TASK DETAILS |
Among the entries that follow, find the lines containing the string "hale" and copy them.
== GIVEN DATA
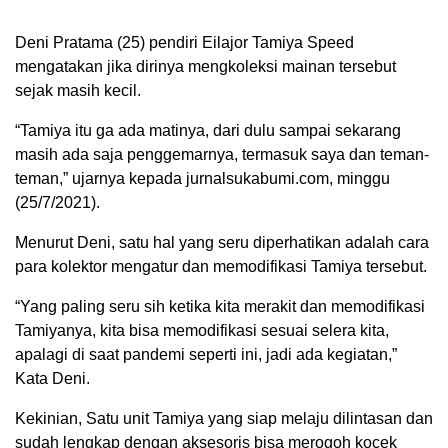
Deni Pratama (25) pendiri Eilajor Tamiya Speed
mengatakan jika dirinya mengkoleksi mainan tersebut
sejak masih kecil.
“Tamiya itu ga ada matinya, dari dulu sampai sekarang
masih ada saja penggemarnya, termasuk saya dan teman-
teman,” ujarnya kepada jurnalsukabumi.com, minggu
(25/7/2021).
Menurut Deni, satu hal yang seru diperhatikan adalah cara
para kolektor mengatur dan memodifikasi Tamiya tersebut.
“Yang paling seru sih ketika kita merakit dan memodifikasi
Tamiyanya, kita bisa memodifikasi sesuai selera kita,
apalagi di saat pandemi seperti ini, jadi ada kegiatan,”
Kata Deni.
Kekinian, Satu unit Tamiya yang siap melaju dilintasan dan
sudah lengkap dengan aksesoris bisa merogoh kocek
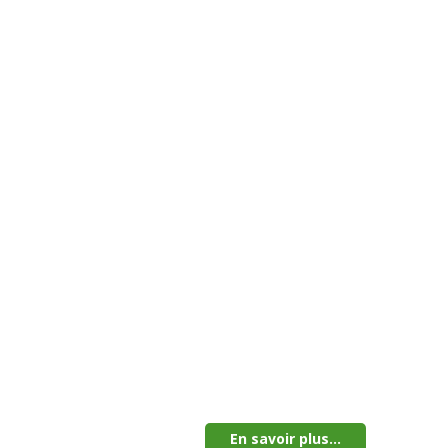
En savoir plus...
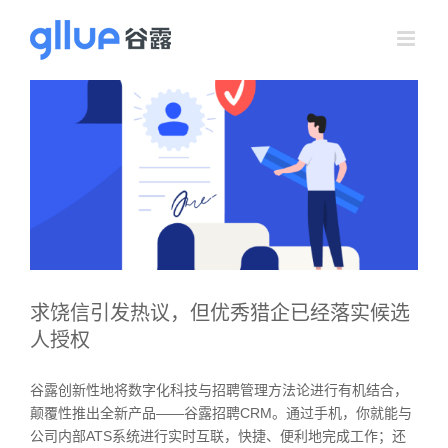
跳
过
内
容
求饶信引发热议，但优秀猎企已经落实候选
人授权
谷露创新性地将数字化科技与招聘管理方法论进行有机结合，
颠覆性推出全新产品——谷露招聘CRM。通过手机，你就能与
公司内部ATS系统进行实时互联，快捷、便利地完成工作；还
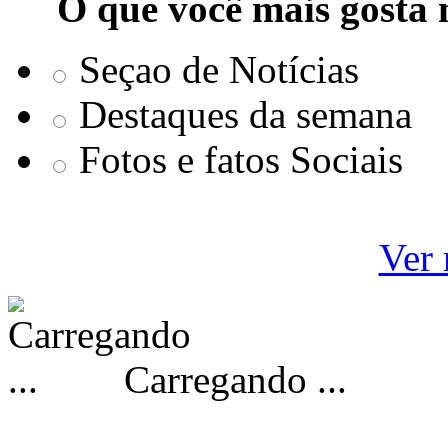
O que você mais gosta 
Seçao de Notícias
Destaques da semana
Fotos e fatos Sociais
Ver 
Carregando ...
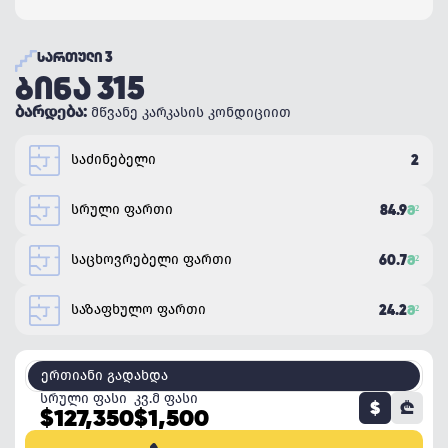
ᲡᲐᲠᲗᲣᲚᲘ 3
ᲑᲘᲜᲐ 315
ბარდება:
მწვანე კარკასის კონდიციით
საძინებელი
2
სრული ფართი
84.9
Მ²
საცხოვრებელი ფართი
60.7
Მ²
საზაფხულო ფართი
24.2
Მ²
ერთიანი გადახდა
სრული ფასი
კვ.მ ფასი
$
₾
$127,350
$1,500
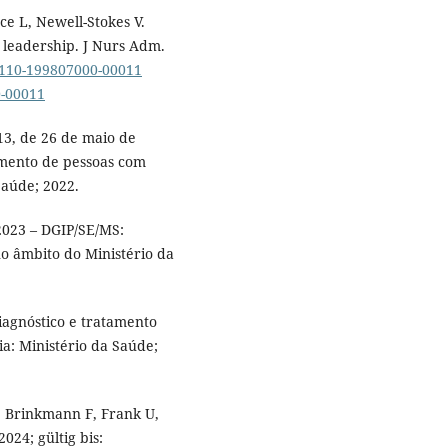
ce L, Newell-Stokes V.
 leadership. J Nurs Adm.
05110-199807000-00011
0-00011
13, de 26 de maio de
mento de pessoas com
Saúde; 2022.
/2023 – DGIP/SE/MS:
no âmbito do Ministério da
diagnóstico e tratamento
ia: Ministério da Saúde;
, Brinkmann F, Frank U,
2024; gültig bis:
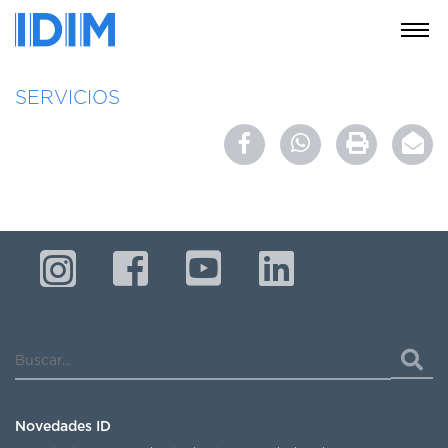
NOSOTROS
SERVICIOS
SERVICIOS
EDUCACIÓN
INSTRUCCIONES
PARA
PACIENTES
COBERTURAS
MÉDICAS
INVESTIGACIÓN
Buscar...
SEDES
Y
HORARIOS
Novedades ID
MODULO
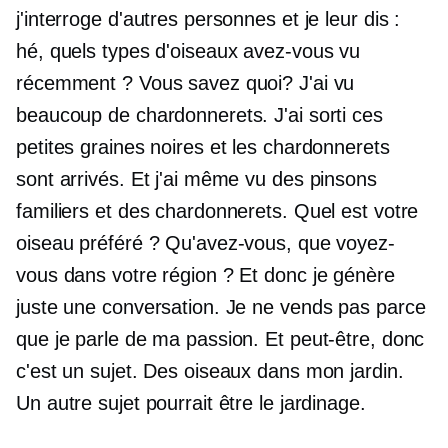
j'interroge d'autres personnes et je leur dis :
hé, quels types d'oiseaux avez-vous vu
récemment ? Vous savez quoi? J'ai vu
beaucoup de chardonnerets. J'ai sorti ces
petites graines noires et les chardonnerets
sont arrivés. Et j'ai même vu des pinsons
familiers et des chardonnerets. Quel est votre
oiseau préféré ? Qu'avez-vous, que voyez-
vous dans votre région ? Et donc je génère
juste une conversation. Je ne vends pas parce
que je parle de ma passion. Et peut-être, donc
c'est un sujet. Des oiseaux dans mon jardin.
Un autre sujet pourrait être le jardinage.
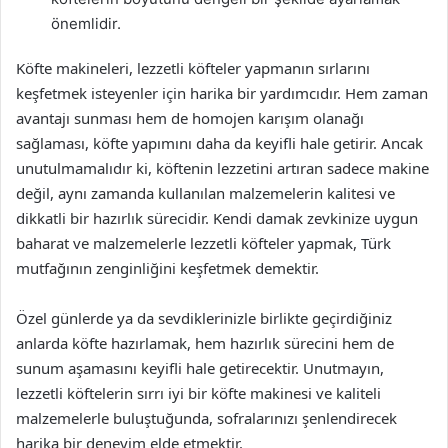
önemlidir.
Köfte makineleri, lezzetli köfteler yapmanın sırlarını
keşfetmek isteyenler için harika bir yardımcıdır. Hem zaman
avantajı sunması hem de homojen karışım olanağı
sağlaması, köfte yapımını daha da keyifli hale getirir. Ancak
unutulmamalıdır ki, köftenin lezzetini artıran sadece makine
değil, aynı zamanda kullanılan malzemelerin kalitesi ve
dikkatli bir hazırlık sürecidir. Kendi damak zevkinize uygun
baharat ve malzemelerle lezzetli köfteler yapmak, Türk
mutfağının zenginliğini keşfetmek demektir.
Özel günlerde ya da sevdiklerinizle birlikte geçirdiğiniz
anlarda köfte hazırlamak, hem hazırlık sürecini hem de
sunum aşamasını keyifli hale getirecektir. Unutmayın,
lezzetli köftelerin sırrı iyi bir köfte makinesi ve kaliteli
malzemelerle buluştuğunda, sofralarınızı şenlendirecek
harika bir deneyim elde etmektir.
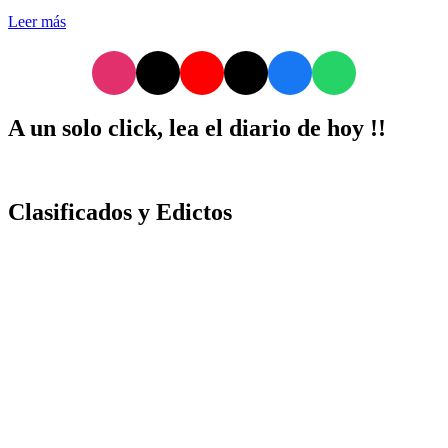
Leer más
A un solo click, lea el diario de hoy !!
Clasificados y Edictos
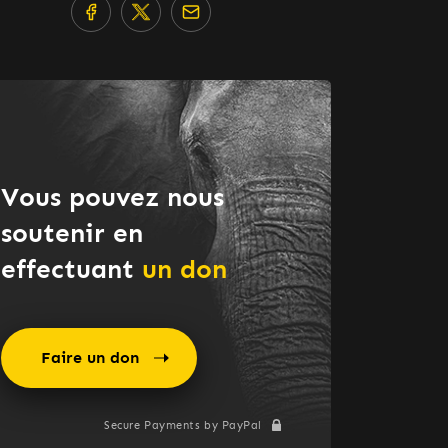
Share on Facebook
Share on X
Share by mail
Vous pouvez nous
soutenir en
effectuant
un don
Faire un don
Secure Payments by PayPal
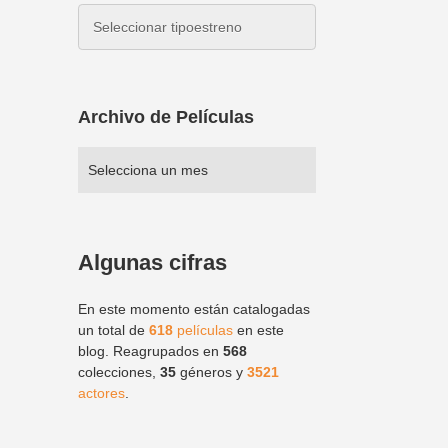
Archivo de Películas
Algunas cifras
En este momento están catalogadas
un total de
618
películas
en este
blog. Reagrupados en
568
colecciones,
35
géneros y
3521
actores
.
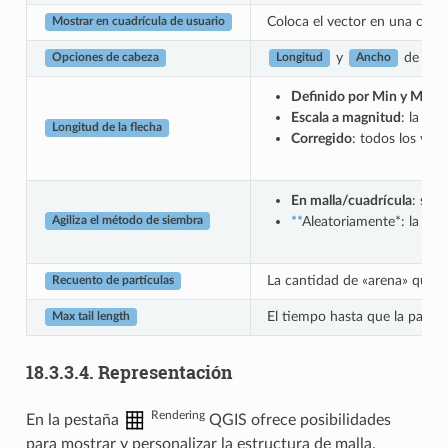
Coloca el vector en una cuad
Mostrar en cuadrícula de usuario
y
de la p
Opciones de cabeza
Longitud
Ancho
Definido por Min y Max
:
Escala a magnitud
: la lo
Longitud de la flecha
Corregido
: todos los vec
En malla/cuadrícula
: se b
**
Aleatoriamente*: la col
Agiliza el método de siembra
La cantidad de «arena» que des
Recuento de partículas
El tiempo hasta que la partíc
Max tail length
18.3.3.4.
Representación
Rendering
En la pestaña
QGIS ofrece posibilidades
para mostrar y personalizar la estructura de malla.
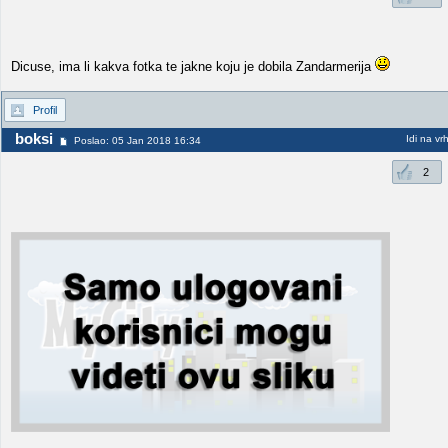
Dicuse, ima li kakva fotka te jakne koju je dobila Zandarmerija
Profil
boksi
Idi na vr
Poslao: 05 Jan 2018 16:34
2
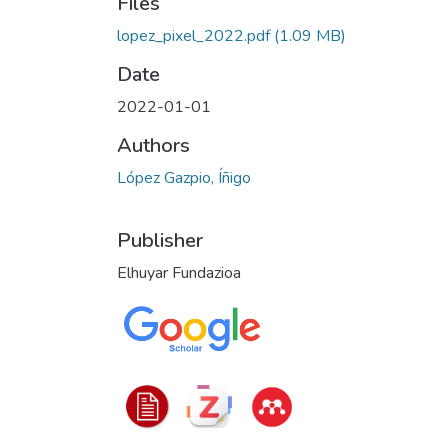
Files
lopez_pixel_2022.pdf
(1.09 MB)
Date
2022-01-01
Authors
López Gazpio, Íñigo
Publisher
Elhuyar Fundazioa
====
WRITTEN RESPONSE |
sağlaması, köfte yapımını daha da keyifli hale getirir. Ancak
sunum aşamasını keyifli hale getirecektir. Unutmayın,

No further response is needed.